Since this commit, the code has changed a lot but the idea of distinguishing connected and other good nodes was kept. I consider dropping it. The code would become:
--- a/neo/client/pool.py +++ b/neo/client/pool.py @@ -62,19 +62,16 @@ def _initNodeConnection(self, node): def getCellSortKey(self, cell, random=random.random): # The use of 'random' suffles cells to randomise node to access. uuid = cell.getUUID() - # First, prefer a connected node. - if uuid in self.connection_dict: - return random() - # Then one that didn't fail recently. + # Prefer a node that didn't fail recently. failure = self.node_failure_dict.get(uuid) if failure: if time.time() < failure: - # At last, order by date of connection failure. + # Or order by date of connection failure. return failure # Do not use 'del' statement: we didn't lock, so another # thread might have removed uuid from node_failure_dict. self.node_failure_dict.pop(uuid, None) - return 1 + random() + return random() def getConnForNode(self, node): """Return a locked connection object to a given node
-
Owner
A compromise could be to overlap the 2 cases, e.g.
random()
vs0.5 + random()
, but I doubt it's worth the complexity. -
Owner
It is related to the original idea of limiting the number of connections kept opened, yes.

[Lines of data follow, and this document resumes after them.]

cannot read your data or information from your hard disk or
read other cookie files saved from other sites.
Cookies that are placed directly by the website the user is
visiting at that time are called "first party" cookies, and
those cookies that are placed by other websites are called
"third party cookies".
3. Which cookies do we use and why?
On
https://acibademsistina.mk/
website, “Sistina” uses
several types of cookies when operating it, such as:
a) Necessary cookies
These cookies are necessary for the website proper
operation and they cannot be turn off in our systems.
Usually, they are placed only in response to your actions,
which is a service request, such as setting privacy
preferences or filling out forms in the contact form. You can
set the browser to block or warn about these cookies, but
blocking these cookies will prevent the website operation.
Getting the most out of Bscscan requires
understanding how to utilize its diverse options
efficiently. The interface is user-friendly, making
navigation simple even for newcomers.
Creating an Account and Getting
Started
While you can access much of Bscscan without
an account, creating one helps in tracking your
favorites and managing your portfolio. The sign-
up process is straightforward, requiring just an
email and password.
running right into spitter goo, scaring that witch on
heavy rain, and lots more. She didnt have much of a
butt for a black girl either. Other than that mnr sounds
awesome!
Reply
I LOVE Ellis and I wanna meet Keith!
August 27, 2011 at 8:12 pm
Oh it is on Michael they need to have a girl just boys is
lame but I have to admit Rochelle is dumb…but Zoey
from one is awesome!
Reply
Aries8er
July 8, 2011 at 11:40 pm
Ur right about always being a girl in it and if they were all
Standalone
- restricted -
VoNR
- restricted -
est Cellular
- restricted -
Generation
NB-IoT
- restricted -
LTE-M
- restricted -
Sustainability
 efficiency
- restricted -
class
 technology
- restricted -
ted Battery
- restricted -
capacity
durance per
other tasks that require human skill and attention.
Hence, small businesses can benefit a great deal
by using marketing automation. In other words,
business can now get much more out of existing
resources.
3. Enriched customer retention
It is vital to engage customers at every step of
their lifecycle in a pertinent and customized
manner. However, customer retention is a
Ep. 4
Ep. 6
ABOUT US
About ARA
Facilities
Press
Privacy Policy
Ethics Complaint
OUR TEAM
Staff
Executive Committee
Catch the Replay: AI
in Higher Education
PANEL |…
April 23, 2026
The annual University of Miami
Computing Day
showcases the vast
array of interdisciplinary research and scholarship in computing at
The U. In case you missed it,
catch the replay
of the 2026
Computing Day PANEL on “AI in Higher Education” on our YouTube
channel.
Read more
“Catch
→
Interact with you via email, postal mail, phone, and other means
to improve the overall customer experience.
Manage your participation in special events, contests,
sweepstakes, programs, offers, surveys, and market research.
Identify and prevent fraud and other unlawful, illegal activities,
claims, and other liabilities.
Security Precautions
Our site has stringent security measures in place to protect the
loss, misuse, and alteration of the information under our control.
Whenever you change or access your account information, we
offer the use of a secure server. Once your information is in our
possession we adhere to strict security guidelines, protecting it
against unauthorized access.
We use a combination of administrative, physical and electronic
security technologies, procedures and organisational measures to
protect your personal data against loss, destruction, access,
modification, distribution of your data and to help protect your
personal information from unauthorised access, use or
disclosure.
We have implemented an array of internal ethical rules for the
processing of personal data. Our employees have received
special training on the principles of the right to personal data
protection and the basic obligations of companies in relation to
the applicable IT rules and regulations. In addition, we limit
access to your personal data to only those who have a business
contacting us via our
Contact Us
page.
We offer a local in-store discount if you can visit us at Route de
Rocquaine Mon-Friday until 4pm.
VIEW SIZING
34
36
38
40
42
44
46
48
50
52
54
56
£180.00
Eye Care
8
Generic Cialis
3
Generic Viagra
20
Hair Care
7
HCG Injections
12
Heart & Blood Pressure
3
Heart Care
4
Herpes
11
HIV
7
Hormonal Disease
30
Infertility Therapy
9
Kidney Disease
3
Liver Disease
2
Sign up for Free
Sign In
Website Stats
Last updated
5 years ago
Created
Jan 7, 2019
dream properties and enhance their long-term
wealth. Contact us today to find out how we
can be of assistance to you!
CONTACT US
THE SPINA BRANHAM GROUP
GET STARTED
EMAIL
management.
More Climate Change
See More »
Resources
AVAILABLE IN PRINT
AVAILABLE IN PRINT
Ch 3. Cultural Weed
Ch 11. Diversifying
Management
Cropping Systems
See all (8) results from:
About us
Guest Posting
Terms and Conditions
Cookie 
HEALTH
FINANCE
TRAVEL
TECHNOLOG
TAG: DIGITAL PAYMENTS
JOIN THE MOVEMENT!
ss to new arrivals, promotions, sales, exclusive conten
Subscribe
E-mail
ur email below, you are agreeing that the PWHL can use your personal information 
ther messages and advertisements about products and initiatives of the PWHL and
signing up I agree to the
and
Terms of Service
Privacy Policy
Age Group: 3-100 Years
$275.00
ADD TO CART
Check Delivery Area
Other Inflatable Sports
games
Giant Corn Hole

About having to write for actual balancing to happen, what about ordering cells when there is no connection, and then continuing with this approach ?
Or, if startup time does not hurt too much from it, what about establishing all connections from the begining ?
-
Owner
About having to write for actual balancing to happen, what about ordering cells when there is no connection, and then continuing with this approach ?
I don't understand.
Anyway, without any objection on the fact that we don't limit anymore the number of connections, my original suggestion is the simplest so I'll do that.
-
Owner
Here was my thought process:
The way I understand "we have to write" affecting node selection for reads is that until a write we will not have connections to all nodes.
The way I understand "not having connections to all nodes" affecting node selection is that we prefer nodes we are already connected with.
The way I understand "nodes we are already connected with" as being a load balancing issue is if there is no randomisation before the first connection got established (so all first connections end up on the same node).
So it looks like randomisation is not applied as it should be: whenever there is no clear outstanding node, which includes the case where no connection exists at all.
Am I missing/misunderstanding something ? I did not re-read the code beyond above diff nor look for the most recent implementation.